• **PROMPT A**
In the Goodmanham Arms article:
(i) Which room in the pub is a motorcycle museum?
(ii) According to the brewer, what suits dark ales?
(iii) What is the starting price of a double room at the Beverley Arms?

• **SUPPLIED PASSAGE**
━━━━
The Goodmanham Arms, East Yorkshire. Photograph: John Morrison/Alamy

Inside the Goodmanham Arms, I’m greeted by the hum of chatter. There are several eclectically furnished rooms, one of which is a motorcycle museum: the passion of Italian landlord Vito Logozzi, who enjoys restoring old motorbikes.

A cooking pot hanging over the log fire contributes to the menu, chalked up on the overhead blackboard, offering traditional English and Italian dishes. Across the courtyard is All Hallows brewery. Landlady and brewer Abbie Logozzi brought her skills from a former life as a laboratory technician, only brewing dark ales. “The hard water suits dark ales. I don’t like using chemicals, which I would need to make light ales,” she says.

Favourites include the smooth-tasting No Notion, a dark bitter, and Ragged Robin, a ruby porter – named after an alleged victim of 17th-century local bandit Peg Fyfe.

The rustic Goodmanham Arms is run by an Italian couple. Photograph: Sarah Banks

Where to stay

The market town of Beverley is a good base for exploring the area. The Beverley Arms, a Georgian coaching inn, offers well-appointed rooms (doubles from £121, room-only). In Sancton, the North Star Club (suites sleep up to six from £295 for two nights) is an enchanting retreat offering safari-style tents with four-poster beds and roll-top baths.
━━━━
• **Structure-from-motion data**
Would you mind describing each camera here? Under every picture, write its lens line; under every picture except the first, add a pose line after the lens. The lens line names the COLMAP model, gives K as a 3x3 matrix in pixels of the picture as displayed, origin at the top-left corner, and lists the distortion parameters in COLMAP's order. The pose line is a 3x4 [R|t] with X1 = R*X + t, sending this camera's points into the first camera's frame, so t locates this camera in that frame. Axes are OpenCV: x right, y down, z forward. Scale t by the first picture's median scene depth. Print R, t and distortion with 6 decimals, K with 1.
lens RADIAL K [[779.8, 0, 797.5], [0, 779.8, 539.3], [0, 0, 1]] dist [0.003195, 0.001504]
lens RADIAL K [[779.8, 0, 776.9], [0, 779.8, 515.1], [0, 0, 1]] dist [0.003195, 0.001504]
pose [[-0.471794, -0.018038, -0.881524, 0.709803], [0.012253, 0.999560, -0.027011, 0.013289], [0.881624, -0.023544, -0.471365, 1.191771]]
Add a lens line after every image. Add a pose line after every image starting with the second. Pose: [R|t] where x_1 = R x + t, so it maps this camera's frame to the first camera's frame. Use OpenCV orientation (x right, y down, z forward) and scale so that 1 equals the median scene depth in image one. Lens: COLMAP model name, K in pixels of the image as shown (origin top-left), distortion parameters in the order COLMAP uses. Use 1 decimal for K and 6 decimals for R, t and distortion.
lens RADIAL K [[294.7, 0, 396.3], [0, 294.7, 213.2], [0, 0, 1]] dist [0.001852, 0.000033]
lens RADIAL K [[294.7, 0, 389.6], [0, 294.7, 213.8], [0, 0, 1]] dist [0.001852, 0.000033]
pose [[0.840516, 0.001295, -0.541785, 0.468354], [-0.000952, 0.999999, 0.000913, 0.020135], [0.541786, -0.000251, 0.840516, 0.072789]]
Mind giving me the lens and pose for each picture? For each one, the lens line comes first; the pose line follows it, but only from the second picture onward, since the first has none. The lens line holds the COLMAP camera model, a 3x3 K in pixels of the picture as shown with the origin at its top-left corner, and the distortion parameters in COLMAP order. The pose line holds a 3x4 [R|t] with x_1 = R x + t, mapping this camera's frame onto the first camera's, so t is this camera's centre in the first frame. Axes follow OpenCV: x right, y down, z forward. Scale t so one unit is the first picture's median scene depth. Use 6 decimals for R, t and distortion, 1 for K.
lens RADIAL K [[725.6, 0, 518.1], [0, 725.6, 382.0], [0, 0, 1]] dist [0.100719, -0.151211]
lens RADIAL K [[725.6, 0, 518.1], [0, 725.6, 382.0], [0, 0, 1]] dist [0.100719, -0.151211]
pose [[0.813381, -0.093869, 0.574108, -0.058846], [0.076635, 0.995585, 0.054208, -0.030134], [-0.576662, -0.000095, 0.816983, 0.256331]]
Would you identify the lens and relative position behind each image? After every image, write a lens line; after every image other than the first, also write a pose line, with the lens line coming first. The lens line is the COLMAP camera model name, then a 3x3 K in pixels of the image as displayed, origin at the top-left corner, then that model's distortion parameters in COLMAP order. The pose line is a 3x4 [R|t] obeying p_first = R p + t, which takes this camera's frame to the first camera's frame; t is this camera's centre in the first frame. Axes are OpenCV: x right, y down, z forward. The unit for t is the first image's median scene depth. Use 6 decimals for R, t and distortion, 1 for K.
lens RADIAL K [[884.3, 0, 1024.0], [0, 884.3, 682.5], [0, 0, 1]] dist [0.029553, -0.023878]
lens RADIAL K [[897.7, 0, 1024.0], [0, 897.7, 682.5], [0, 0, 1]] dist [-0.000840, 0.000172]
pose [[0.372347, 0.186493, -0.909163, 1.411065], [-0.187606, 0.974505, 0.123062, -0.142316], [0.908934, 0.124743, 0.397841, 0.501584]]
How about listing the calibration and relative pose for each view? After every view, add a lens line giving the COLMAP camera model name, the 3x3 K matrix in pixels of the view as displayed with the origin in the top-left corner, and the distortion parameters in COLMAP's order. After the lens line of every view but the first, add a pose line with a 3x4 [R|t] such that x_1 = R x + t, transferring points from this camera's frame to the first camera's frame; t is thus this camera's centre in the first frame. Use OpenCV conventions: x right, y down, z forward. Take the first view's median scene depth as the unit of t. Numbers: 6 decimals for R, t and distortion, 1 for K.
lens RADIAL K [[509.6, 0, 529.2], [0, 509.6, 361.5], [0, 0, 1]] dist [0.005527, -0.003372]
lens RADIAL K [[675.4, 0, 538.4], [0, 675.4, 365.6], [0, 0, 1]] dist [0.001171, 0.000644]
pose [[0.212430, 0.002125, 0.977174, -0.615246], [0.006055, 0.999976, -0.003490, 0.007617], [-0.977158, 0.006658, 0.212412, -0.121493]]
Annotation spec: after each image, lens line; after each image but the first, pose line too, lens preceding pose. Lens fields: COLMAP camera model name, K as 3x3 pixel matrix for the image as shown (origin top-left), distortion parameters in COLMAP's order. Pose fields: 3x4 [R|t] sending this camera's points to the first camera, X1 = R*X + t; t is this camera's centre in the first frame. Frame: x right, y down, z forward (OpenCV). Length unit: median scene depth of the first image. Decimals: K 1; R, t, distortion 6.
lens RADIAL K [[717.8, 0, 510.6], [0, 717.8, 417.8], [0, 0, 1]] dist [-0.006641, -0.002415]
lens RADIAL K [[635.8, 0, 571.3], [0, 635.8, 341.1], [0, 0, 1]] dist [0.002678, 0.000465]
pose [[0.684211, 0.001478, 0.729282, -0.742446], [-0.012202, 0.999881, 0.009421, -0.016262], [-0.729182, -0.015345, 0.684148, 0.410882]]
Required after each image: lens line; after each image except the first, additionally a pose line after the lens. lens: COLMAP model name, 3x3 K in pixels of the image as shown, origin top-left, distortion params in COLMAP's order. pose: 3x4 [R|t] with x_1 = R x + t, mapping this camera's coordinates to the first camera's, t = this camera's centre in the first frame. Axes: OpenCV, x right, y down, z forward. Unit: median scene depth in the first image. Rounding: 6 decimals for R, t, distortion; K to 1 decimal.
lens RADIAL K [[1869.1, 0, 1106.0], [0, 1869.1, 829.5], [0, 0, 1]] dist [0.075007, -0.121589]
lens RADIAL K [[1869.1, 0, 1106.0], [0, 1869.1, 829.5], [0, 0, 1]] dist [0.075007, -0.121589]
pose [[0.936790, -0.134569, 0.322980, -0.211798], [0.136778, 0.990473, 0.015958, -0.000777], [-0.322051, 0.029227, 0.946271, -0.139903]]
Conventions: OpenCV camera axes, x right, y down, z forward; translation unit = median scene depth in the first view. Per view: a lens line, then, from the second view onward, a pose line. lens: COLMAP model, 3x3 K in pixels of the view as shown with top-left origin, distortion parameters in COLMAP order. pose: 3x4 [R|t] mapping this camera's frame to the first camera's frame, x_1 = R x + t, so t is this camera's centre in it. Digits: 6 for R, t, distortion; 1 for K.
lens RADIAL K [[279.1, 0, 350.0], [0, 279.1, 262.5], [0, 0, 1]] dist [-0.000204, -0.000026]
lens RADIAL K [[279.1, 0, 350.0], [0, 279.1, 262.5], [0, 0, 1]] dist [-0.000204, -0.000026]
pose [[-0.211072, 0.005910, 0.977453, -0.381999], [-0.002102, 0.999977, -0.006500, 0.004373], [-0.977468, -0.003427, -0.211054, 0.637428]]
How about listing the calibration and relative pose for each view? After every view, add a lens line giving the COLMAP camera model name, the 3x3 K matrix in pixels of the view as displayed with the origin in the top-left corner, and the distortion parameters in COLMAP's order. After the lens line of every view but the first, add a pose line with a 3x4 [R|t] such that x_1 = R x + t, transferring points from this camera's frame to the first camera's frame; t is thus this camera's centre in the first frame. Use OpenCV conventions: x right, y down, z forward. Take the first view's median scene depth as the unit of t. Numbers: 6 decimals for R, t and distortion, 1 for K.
━━━━
• **PROMPT B**
In the entries, take the part that opens with the line containing "Add a lens line after" and closes with the line containing "213.8], [0, 0, 1]] dist [0.001852, 0.000033]". Rename "image" to "view" throughout that part, change nothing else, and return only those lines.

• **WRITTEN SOLUTION A**
(i) One of its several eclectically furnished rooms.
(ii) The hard water.
(iii) £121, room-only.

• **WRITTEN SOLUTION B**
Add a lens line after every view. Add a pose line after every view starting with the second. Pose: [R|t] where x_1 = R x + t, so it maps this camera's frame to the first camera's frame. Use OpenCV orientation (x right, y down, z forward) and scale so that 1 equals the median scene depth in view one. Lens: COLMAP model name, K in pixels of the view as shown (origin top-left), distortion parameters in the order COLMAP uses. Use 1 decimal for K and 6 decimals for R, t and distortion.
lens RADIAL K [[294.7, 0, 396.3], [0, 294.7, 213.2], [0, 0, 1]] dist [0.001852, 0.000033]
lens RADIAL K [[294.7, 0, 389.6], [0, 294.7, 213.8], [0, 0, 1]] dist [0.001852, 0.000033]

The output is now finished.